By Kimberly Moran, PsyD, HSPP Licensed Clinical Psychologist
We are all susceptible to stress, anxiety and depression, especially when we encounter a global pandemic. COVID-19 has taken away our ability to control many things in our lives—like where we can go, how we work, how we go to school and even how we socialize.
Sometimes, a little anxiety is what motivates us to get to work on time or study for a big test. But if that stress or anxiety gets too high, then it starts to affect us in a negative way. It’s important to know the signs of high levels of stress, anxiety or depression in yourself. It isn’t so much about avoiding these feelings, but more about having a plan to try and prevent them.
When you’re experiencing symptoms of stress, anxiety or depression, it can be helpful to take control of yourself. Self-care is a significant part of dealing with your feelings. It’s important to be nice to your body––stay hydrated, eat healthy, get plenty of rest and keep your body moving. It can be as simple as doing something that really brings you joy. Sometimes, taking part in something we enjoy is the first thing we stop when we are feeling down.
Emotions can be like a game of “Whac-a-mole”––if you continue to suppress your feelings, they may pop up somewhere else.
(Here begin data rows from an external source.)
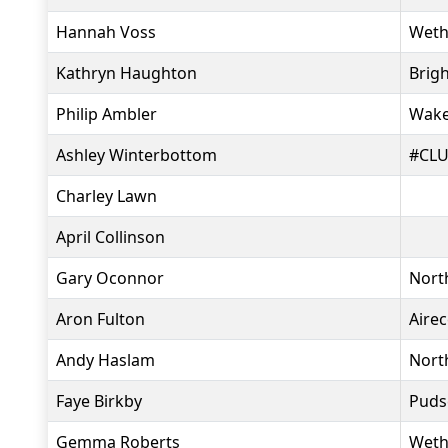
Hannah Voss
Weth
Kathryn Haughton
Brig
Philip Ambler
Wakef
Ashley Winterbottom
#CLU
Charley Lawn
April Collinson
Gary Oconnor
North
Aron Fulton
Aire
Andy Haslam
Nort
Faye Birkby
Puds
Gemma Roberts
Weth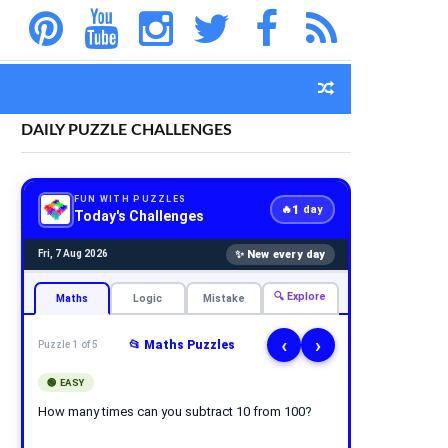
DAILY PUZZLE CHALLENGES
FUN WITH PUZZLES
1
🔥
day
Today's Challenges
✨ New every day
Fri, 7 Aug 2026
🔍 Explore
Maths
Logic
Mistake
‹
›
📂 Maths Puzzles
Puzzle 1 of 5
🟢 EASY
How many times can you subtract 10 from 100?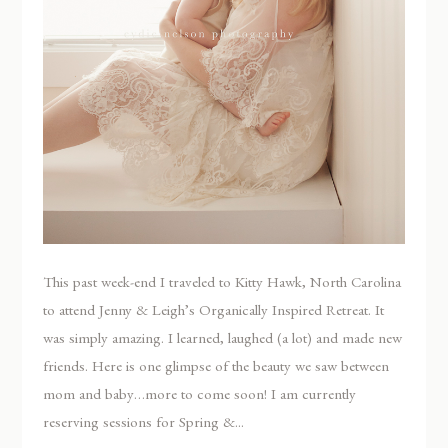
This past week-end I traveled to Kitty Hawk, North Carolina
to attend Jenny & Leigh’s Organically Inspired Retreat. It
was simply amazing. I learned, laughed (a lot) and made new
friends. Here is one glimpse of the beauty we saw between
mom and baby…more to come soon! I am currently
reserving sessions for Spring &...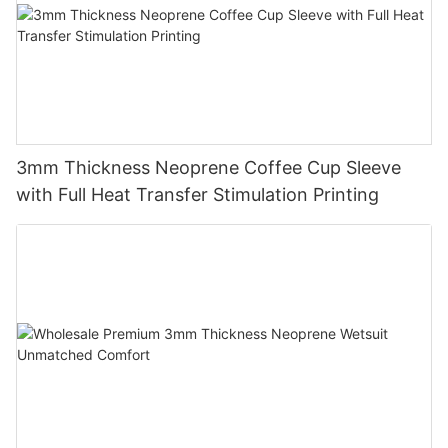
3mm Thickness Neoprene Coffee Cup Sleeve
with Full Heat Transfer Stimulation Printing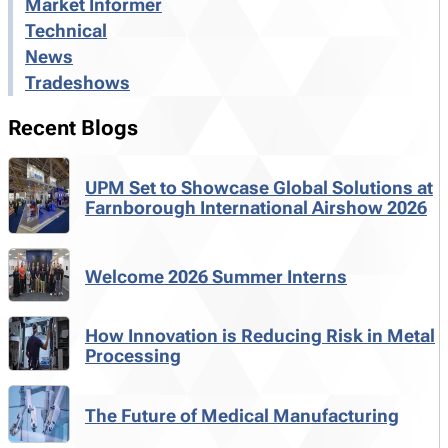
Market Informer
Technical
News
Tradeshows
Recent Blogs
UPM Set to Showcase Global Solutions at
Farnborough International Airshow 2026
Welcome 2026 Summer Interns
How Innovation is Reducing Risk in Metal
Processing
The Future of Medical Manufacturing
This can lead to higher levels of stress, anxiety or depression, which in turn, can lead to lack of sleep, headaches, fatigue and other physical symptoms.
Don’t be afraid to allow yourself to feel your emotions. Remember all emotions are valid, and you are feeling them for a reason. The only way to disperse your emotions is to feel them and express them in a healthy way. Confide in a loved one, a friend or a professional. If talking about your feelings makes you uncomfortable, it can also help to write them down. This can also help to identify what you’re feeling and why.
If you’re experiencing severe anxiety or depression, it’s important to first see your primary care physician, as some medical issues can mimic mental health issues. Once any medical issues have been ruled out, then you can turn to the psychological approach. It may be beneficial for you to reach out to a counselor, therapist or psychologist.
If your stress, anxiety or depression is starting to affect your everyday life or causing thoughts of suicide, it’s important to seek help. Don’t be ashamed to ask for help––we all need help at some point in our life.